- Protected status sought for artery between two major forest blocs
- Trumon corridor links orangutan stronghold to greater Leuser Ecosystem
- Human encroachment, oil-palm expansion threatens burgeoning reforestation initiative
An Indonesian organization dedicated to conserving one of the world’s richest expanses of tropical rainforest is pushing for the rezoning of a crucial wildlife corridor where human encroachment and the march of oil palm threaten dwindling elephant and tiger populations.
With support from the United States Agency for International Development (USAID), the Leuser International Foundation (YLI) has undertaken to reforest the ebbing Trumon Nature Corridor, and it also wants the Environment and Forestry Ministry to designate the area a protected forest.
Established in 1998 as a result of YLI lobbying, the Trumon corridor comprises a butterfly-shaped 2,700-hectares connecting the marshy Rawa Singkil Wildlife Reserve in the coastal south with the mountainous Bengkung Valley in the north. All three areas lie within the Leuser Ecosystem, the only place on earth where the Sumatran varieties of tiger, elephant, rhino and orangutan still coexist in the wild.
In the 1970s, the government constructed a road between the provinces of Aceh and North Sumatra which isolated Rawa Singkil, an enormous peat swamp home to the world’s densest population of Sumatran orangutans.
The Trumon corridor was an attempt to bridge the gap created by the road, but over the years encroachers have penetrated deeper and deeper into the area’s forests, squeezing wildlife and throwing megafauna into increasing conflict with local people who view them as pests.
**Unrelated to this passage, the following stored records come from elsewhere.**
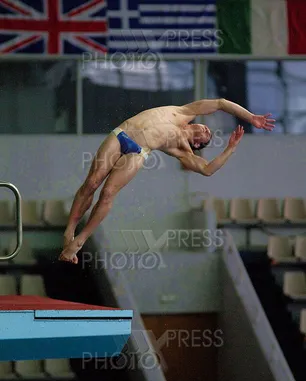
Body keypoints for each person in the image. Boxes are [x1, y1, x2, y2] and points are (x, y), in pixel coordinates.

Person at [59, 98, 275, 263]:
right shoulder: (184, 112)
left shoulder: (182, 150)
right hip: (122, 134)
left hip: (137, 152)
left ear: (198, 145)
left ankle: (80, 241)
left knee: (107, 194)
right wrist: (251, 117)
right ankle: (69, 231)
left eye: (207, 138)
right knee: (91, 183)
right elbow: (220, 103)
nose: (207, 131)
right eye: (207, 129)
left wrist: (231, 148)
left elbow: (208, 170)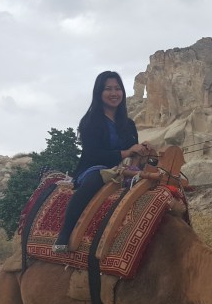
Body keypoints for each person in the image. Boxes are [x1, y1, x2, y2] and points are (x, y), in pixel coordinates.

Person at [53, 70, 150, 253]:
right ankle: (65, 233)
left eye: (117, 88)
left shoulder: (128, 124)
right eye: (108, 89)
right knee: (93, 182)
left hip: (126, 169)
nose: (114, 93)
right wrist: (126, 152)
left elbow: (133, 148)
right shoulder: (90, 121)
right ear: (99, 92)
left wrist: (141, 149)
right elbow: (92, 153)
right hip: (95, 167)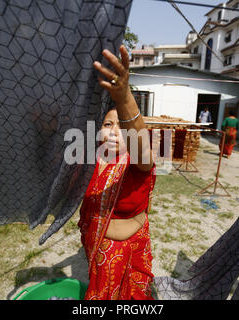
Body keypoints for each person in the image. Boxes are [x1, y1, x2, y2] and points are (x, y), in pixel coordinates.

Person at [78, 45, 156, 300]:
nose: (113, 132)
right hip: (102, 251)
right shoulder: (90, 161)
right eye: (107, 124)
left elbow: (140, 142)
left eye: (120, 127)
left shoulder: (137, 163)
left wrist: (124, 99)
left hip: (135, 246)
Thanks to the efforts of the YLI and communities it partners with, some of the corridor’s forests have begun to recover, especially in the north near the Bengkung Valley. There, a young secondary forest has become home to 116 bird species, six types of primates, 13 mammal species and a variety of reptiles and amphibians, according to YLI staff. Even tiger tracks have been spotted.
The road still cuts through Trumon. Golden cats, clouded leopards and other creatures are sometimes hit by cars, especially at night.
“We’ve put up signs to alert motorists when crossing the corridor,” said Fakhrurradhi, a YLI staff.
While the forests near the valley are on the upswing, things aren’t as good farther south, where a number of transmigrant settlements have been established and oil palm plantations continue to expand.
The YLI’s conservation efforts include planting trees that animals and people can use, promoting ecotourism and setting up a patrol team manned by community members and four tame elephants.
“This is to help the people of Trumon who often come into conflict with elephants who come from Bengkung and enter their gardens,” said Rusdi, another YLI staff.
Staving off encroachers is the biggest challenge. The YLI hopes it can buy time for the forests to recover, seen as a boon for biodiversity and local livelihoods alike.
“People should be made aware that this corridor is not only important for Leuser’s forests – it also provides a variety of environmental services for the people here,” Rusdi said. “If people can understand that, the recovery of Leuser’s fragmented forests will become a reality.